====== DATA ENTRIES ======

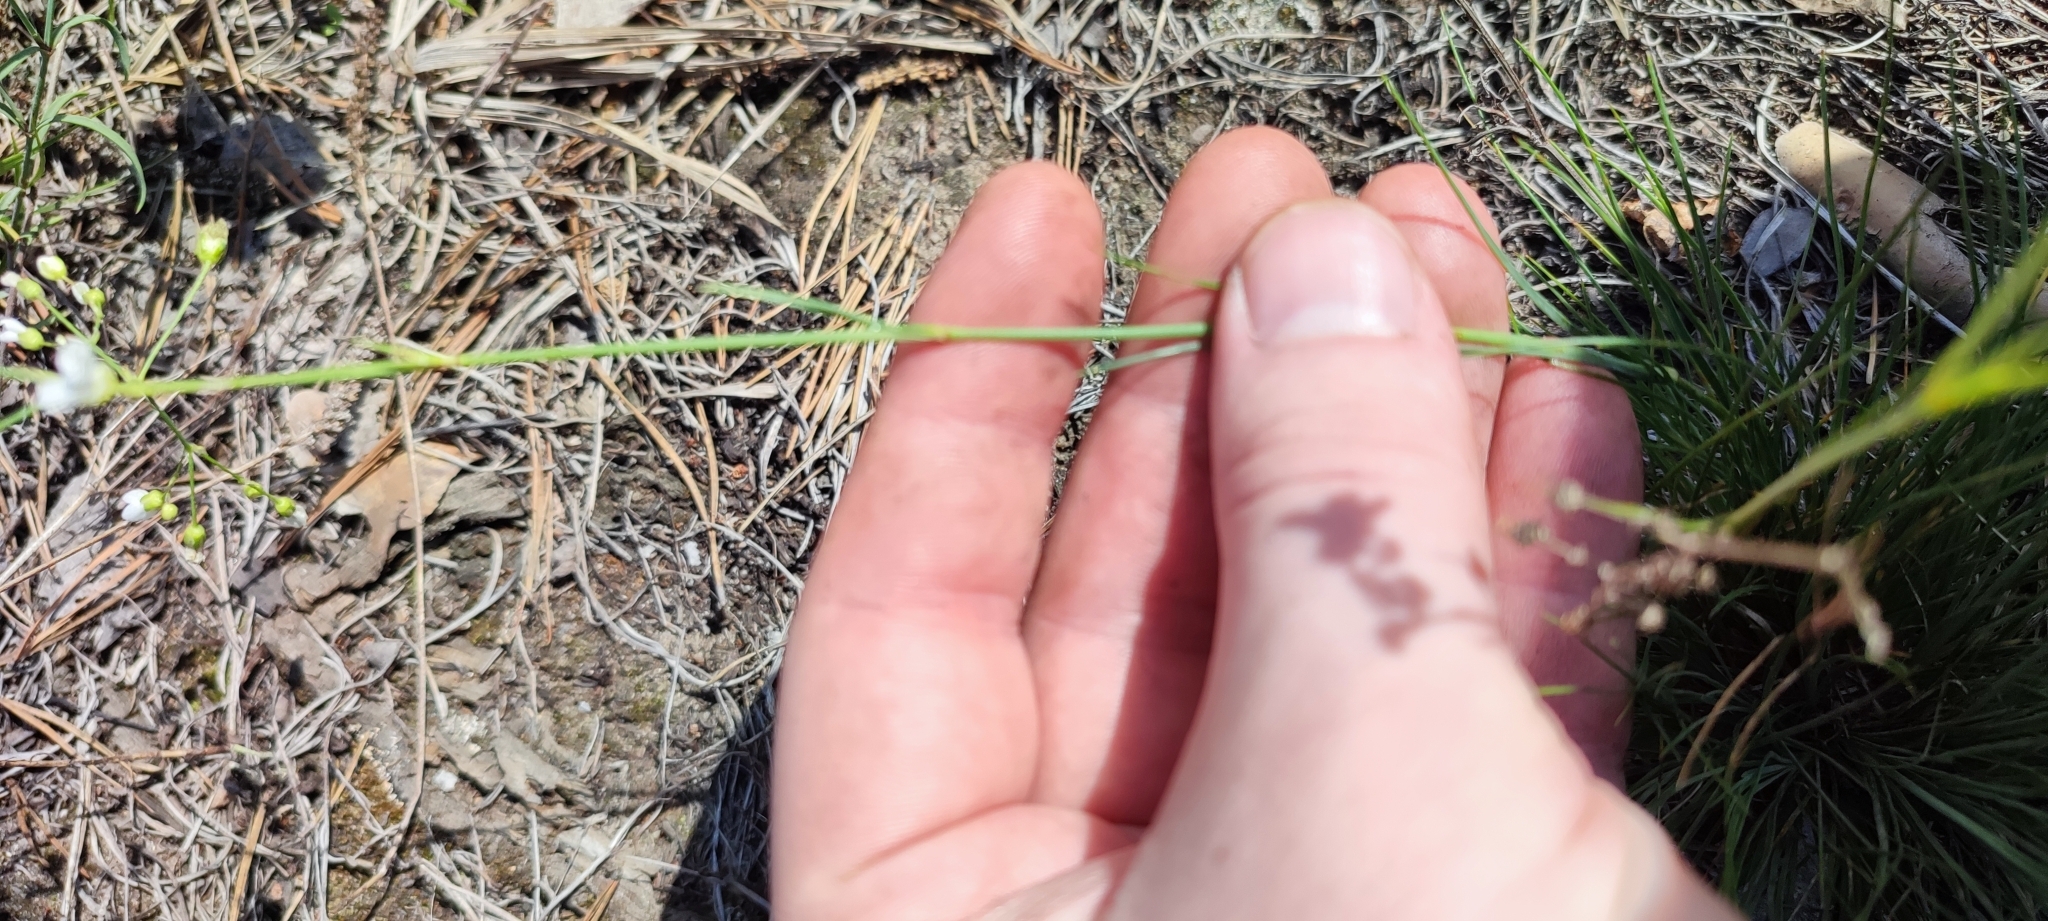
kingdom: Plantae
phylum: Tracheophyta
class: Magnoliopsida
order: Caryophyllales
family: Caryophyllaceae
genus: Eremogone
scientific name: Eremogone saxatilis
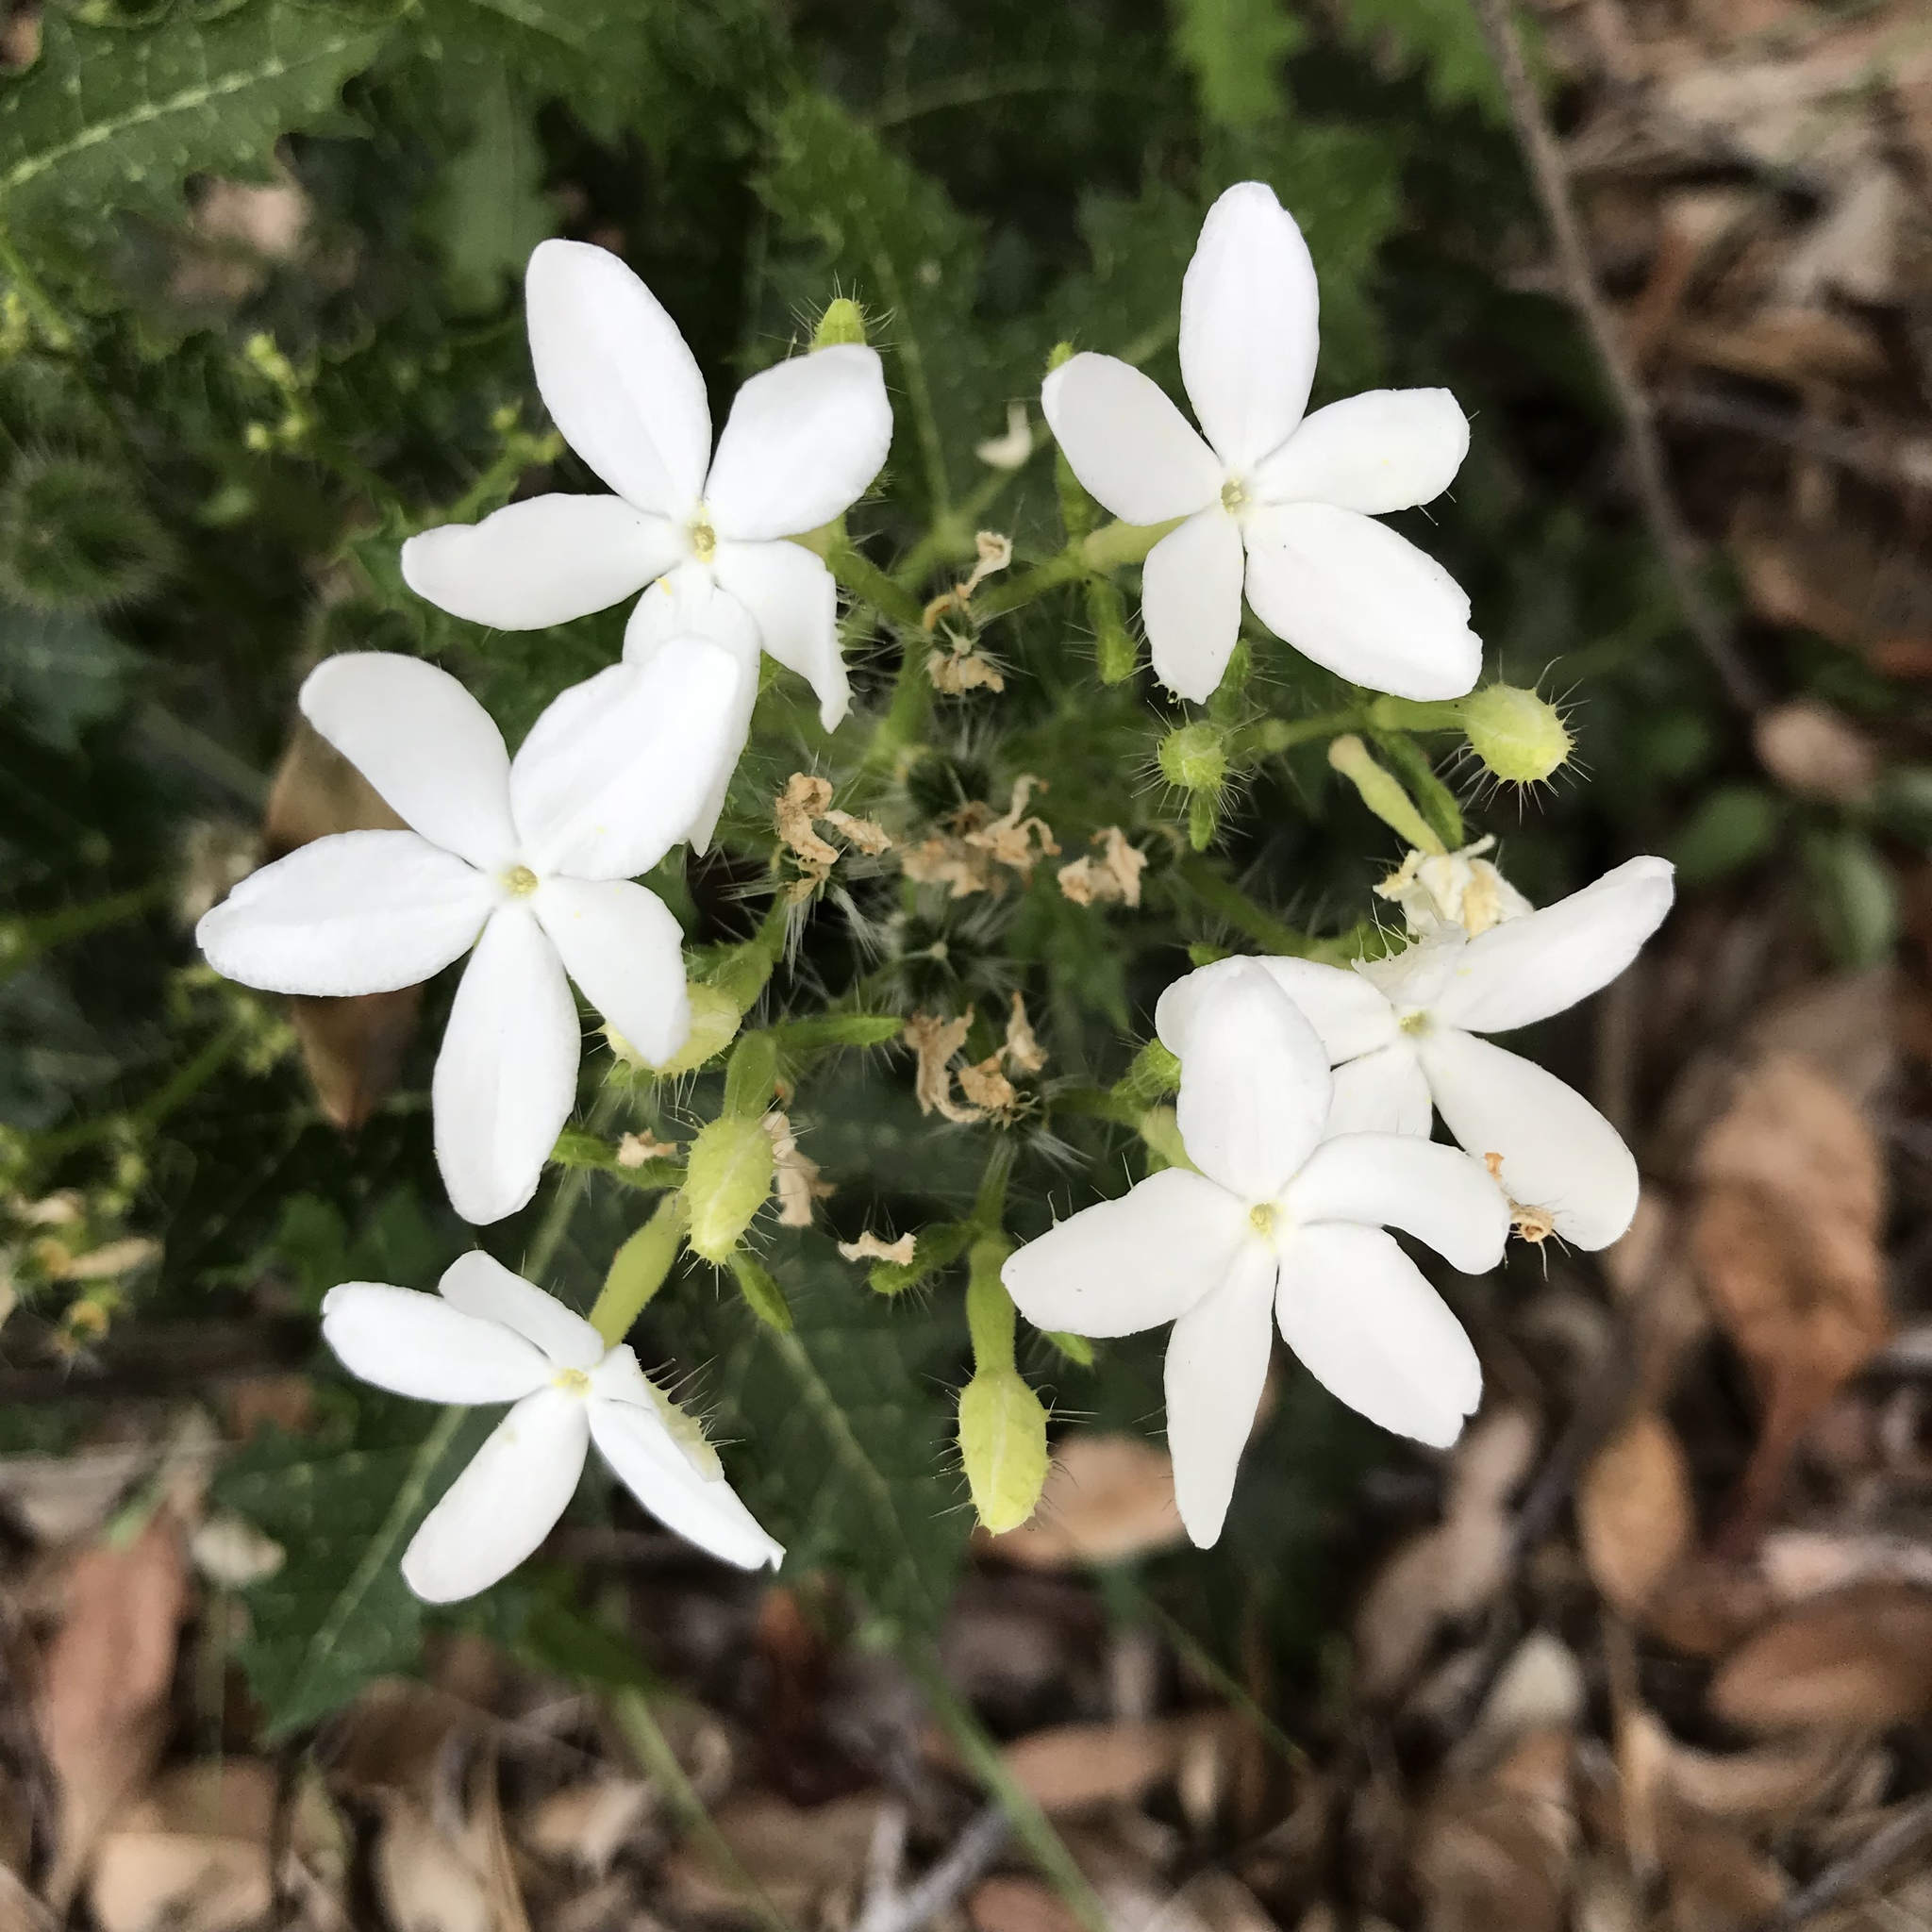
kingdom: Plantae
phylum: Tracheophyta
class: Magnoliopsida
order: Malpighiales
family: Euphorbiaceae
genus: Cnidoscolus
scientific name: Cnidoscolus stimulosus
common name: Bull-nettle
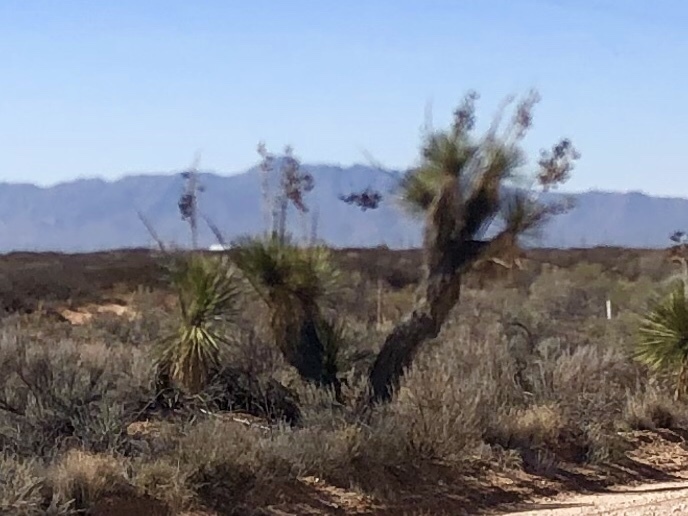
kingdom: Plantae
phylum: Tracheophyta
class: Liliopsida
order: Asparagales
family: Asparagaceae
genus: Yucca
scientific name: Yucca elata
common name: Palmella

======

» **WHAT IS EXPECTED**:
Rewrite the lines of the material above with "scientific name" replaced by "binomial name" in every record and all other text unchanged. Leave the pictures out of your answer.

» **RESULT OF THE EXERCISE**:
kingdom: Plantae
phylum: Tracheophyta
class: Magnoliopsida
order: Caryophyllales
family: Caryophyllaceae
genus: Eremogone
binomial name: Eremogone saxatilis
kingdom: Plantae
phylum: Tracheophyta
class: Magnoliopsida
order: Malpighiales
family: Euphorbiaceae
genus: Cnidoscolus
binomial name: Cnidoscolus stimulosus
common name: Bull-nettle
kingdom: Plantae
phylum: Tracheophyta
class: Liliopsida
order: Asparagales
family: Asparagaceae
genus: Yucca
binomial name: Yucca elata
common name: Palmella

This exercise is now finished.